Sadly, my fit issues seriously affected comfort, which is what ultimately made me unable to overlook them. I really did try, since I really did not want to give up on this beauty.
I am devastated to report that the Fancies longline quite literally tried to gouge my heart out. This is due almost entirely to the gore, wires, and an overall incompatibility with my body. I didn’t think twice about the gore when I ordered (and re-ordered). In fact, I was more worried that the band wouldn’t fit. I have rarely had problems with Freya gores. Perhaps I am getting used to narrower gores like those from Comexim, but I can handle gores that are up to .75″ wide, maybe even a smidge wider if they are plunges due to my breasts being closer set at the top than lower down.
The gore on this bra is quite wide at 1″, and it is also very tall at 3.5″ (subtracting 1″ for the extra longline fabric on the band).
As mentioned before, I have a flared rib cage. I also have a slight indentation/dip in the center. The result is that almost all of my bras tack at the top half of the gore and not the bottom. I’m fairly used to that and it doesn’t cause me any problems. With the longline, this means that there is a pocket of empty space in the triangle of the band that extends just beneath the gore, while the bottom elastic of the longline sits perfectly snugly and secure. I’ve tried 3 longlines now, and they all do this.
Unfortunately, the top of the gore is more prone to dig because of the uneven pressure from my rib flare. My ribs push the wires out, which are anchored by the lower band, so it forces the top of the gore to tack firmer against my sternum – too firm for comfort.
In this case, it’s not just the fact that the top of the gore digs into my sternum because it’s too tall. Due to the wonderfully soft materials, fabric, lack of side boning, and bendy wires – all of which I typically love about Freya – instead of just digging, the very pliable wires twist inside their channels, so that when the gore pushes into my chest, it isn’t the flat side of the wire that I can feel, but the pointed sharp edges. Ouch.
All things considered, a lower and narrower gore would probably relieve all the comfort issues, and slightly narrower wires would make this my ideal lacy longline fit-wise.
This is a stunningly beautiful bra. Have I mentioned that yet? It’s lacy and soft and everything I wanted. I know that Freya is known for “soft” wires, but I had never before felt a wire twist within the casings in any of my tons of Freya half cups or Decos. Thicker and more secure wire channels and padding might have saved this bra for me, but I’m torn on how to rate it because I can’t subtract marks for quality on behalf of my awkward and needy ribcage.

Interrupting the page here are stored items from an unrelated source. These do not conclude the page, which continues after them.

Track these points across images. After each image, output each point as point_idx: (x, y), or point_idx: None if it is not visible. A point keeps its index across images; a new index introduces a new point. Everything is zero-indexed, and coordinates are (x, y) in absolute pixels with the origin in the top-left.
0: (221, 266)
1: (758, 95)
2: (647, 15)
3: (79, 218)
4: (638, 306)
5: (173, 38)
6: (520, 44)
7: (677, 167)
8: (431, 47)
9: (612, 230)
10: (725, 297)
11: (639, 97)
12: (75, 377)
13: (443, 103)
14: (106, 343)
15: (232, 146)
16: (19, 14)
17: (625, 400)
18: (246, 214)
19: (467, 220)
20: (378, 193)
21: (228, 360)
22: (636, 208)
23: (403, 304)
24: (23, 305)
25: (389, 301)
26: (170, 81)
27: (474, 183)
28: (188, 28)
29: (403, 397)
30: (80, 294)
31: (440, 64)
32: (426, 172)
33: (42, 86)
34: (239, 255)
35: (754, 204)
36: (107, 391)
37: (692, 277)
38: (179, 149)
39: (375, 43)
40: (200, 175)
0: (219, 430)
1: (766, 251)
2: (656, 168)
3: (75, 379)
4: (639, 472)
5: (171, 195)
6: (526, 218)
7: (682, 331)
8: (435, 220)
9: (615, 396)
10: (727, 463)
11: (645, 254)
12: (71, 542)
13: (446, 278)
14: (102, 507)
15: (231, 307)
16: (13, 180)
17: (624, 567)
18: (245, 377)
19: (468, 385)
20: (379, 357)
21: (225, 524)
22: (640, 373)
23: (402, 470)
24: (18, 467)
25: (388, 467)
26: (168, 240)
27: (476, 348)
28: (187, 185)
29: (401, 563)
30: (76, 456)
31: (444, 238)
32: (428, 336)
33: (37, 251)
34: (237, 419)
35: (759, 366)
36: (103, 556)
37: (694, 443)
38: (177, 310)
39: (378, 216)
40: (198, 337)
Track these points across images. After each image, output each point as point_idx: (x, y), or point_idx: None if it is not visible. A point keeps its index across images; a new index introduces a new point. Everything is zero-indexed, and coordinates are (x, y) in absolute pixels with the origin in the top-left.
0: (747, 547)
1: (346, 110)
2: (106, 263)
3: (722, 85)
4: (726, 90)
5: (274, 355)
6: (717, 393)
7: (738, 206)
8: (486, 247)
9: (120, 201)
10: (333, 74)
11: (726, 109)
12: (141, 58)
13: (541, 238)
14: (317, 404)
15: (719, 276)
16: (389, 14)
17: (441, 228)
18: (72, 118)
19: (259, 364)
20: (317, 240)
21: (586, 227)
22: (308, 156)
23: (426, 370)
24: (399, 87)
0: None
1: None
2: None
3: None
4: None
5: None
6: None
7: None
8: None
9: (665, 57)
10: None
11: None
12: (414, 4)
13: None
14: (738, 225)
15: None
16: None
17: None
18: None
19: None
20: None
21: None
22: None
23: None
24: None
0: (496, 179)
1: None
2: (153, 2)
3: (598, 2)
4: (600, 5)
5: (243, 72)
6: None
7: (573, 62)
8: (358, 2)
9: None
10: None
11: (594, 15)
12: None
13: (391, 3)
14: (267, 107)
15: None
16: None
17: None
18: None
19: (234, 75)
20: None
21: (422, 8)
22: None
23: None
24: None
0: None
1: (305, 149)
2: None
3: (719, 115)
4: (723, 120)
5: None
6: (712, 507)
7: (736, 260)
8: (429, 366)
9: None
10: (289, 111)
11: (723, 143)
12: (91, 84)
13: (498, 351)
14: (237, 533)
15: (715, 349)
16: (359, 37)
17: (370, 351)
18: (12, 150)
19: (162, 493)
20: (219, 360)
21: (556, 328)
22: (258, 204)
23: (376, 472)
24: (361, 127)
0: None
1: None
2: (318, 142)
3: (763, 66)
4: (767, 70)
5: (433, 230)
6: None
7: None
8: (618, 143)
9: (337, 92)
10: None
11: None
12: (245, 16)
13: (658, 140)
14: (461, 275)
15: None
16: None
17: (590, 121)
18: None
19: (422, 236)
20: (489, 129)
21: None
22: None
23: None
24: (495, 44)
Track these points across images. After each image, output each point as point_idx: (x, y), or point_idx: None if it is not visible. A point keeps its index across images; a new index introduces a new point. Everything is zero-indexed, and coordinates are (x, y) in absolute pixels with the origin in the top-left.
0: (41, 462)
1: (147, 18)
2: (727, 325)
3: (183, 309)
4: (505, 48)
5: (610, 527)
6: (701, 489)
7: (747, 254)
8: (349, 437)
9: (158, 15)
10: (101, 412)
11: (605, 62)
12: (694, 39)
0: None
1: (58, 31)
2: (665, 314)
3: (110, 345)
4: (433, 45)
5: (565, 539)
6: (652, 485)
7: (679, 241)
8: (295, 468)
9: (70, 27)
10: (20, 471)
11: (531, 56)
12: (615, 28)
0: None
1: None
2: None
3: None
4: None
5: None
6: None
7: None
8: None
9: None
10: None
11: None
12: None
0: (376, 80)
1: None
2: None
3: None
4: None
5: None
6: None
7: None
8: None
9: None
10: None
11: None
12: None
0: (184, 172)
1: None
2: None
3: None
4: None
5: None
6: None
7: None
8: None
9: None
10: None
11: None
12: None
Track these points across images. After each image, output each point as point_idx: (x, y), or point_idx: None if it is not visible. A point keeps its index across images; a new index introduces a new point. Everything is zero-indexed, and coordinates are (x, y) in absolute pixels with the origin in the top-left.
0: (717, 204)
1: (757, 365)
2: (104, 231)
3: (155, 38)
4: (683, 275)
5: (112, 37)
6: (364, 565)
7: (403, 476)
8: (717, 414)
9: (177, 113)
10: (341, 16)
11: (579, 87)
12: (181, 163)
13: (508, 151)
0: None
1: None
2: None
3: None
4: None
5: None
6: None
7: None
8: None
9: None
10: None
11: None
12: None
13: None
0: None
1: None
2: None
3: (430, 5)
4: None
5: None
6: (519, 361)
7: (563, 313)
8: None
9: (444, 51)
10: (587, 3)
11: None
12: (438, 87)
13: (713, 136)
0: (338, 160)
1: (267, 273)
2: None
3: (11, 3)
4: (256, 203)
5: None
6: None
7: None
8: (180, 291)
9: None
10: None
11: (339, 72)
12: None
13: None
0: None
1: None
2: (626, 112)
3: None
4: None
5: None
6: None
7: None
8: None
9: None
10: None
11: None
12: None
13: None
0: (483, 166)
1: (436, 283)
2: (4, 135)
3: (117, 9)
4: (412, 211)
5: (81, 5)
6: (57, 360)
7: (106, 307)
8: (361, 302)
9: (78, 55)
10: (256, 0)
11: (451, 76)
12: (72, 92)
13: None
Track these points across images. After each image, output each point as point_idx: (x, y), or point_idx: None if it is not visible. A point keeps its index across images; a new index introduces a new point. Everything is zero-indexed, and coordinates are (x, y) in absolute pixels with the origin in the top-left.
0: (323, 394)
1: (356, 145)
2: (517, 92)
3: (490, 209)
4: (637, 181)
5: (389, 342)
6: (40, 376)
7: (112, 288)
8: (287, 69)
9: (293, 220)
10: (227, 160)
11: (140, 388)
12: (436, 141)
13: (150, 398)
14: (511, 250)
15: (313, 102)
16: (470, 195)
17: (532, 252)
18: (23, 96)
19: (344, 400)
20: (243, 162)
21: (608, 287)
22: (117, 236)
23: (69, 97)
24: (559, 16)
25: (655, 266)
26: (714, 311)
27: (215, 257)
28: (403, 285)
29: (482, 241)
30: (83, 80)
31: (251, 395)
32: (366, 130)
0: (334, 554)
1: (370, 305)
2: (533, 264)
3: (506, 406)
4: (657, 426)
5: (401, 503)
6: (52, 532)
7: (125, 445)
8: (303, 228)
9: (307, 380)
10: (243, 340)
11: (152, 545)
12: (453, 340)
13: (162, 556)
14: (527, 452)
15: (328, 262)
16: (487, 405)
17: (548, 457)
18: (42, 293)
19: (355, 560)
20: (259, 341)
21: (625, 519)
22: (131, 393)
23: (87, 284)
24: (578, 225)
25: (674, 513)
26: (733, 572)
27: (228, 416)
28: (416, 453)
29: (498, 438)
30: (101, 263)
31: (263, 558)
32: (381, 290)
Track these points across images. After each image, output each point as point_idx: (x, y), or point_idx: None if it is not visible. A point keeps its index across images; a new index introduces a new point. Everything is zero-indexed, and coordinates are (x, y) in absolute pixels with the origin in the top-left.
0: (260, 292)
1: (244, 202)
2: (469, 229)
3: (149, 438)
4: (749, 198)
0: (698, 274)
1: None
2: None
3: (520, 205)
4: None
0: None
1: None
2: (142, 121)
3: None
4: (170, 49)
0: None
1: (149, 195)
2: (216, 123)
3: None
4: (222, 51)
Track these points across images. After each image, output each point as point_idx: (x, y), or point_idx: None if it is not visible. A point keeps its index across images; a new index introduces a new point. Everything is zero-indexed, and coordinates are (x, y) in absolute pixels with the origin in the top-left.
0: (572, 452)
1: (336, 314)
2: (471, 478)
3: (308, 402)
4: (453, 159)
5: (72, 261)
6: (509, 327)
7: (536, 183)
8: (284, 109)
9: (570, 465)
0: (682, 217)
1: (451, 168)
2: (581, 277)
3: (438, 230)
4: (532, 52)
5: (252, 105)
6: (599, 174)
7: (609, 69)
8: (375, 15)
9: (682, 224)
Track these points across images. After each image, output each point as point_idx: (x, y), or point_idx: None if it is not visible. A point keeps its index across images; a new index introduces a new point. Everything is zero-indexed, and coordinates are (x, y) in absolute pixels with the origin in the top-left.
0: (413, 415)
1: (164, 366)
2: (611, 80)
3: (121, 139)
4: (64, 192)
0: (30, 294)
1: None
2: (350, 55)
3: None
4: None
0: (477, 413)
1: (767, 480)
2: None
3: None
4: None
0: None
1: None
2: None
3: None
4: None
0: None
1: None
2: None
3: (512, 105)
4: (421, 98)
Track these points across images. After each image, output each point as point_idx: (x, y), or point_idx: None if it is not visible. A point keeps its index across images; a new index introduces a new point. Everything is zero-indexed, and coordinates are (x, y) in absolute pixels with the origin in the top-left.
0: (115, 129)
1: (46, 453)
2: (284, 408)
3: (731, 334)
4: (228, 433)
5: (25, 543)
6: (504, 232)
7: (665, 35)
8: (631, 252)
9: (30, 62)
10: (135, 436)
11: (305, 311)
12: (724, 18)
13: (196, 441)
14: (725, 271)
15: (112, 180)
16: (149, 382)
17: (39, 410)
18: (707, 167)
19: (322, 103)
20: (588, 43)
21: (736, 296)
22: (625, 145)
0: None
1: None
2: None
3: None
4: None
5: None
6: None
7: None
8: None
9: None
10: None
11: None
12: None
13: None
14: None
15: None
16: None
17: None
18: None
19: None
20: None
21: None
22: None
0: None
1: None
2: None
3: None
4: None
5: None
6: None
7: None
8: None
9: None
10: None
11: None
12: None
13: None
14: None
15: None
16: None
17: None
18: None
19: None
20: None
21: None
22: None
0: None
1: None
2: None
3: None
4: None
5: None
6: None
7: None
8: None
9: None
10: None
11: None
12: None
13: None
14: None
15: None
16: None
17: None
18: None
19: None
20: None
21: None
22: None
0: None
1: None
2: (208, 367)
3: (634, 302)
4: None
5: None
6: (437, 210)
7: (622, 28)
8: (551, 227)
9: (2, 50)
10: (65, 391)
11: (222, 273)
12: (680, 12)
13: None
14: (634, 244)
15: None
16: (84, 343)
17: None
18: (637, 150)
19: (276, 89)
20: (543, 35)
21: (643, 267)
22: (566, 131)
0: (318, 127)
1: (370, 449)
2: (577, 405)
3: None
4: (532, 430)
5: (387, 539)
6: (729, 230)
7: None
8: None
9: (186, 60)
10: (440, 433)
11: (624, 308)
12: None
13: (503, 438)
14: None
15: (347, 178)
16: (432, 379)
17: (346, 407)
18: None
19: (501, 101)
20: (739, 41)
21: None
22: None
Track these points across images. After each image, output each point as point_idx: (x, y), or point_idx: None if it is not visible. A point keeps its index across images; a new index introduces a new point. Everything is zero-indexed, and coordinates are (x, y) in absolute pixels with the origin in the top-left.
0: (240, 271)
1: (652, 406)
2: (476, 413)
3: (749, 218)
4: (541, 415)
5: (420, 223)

I have no other issues with the quality of this bra, or indeed the rest of the Fancies collection, minus the lack of closure hooks. Some might find its retail price tag somewhat high for the lightweight construction. I gladly threw $60 at it for the prettiness alone, don’t get me wrong. I don’t want to go as far as to conclude that it is designed more for looks than comfort due to the fact that the bra is a shape mismatch for me, which is not the bra’s fault. But in my case, it had all the pretty and none of the comfort I have come to expect from Freya.
I have considered attempting to alter the gore so that the wires overlap at the top to cure the problem of the wide gore as well as maybe secure the wires better to prevent them from twisting and poking, but I think the shape incompatibility will ultimately lead to more problems. I’d rather find it a happy new home (see my sales page!). I only go as far as thinking about altering a bra if I really love it, so the Fancies longline is another heartbreak for me this year, and my second lacy failure to date. Sad face.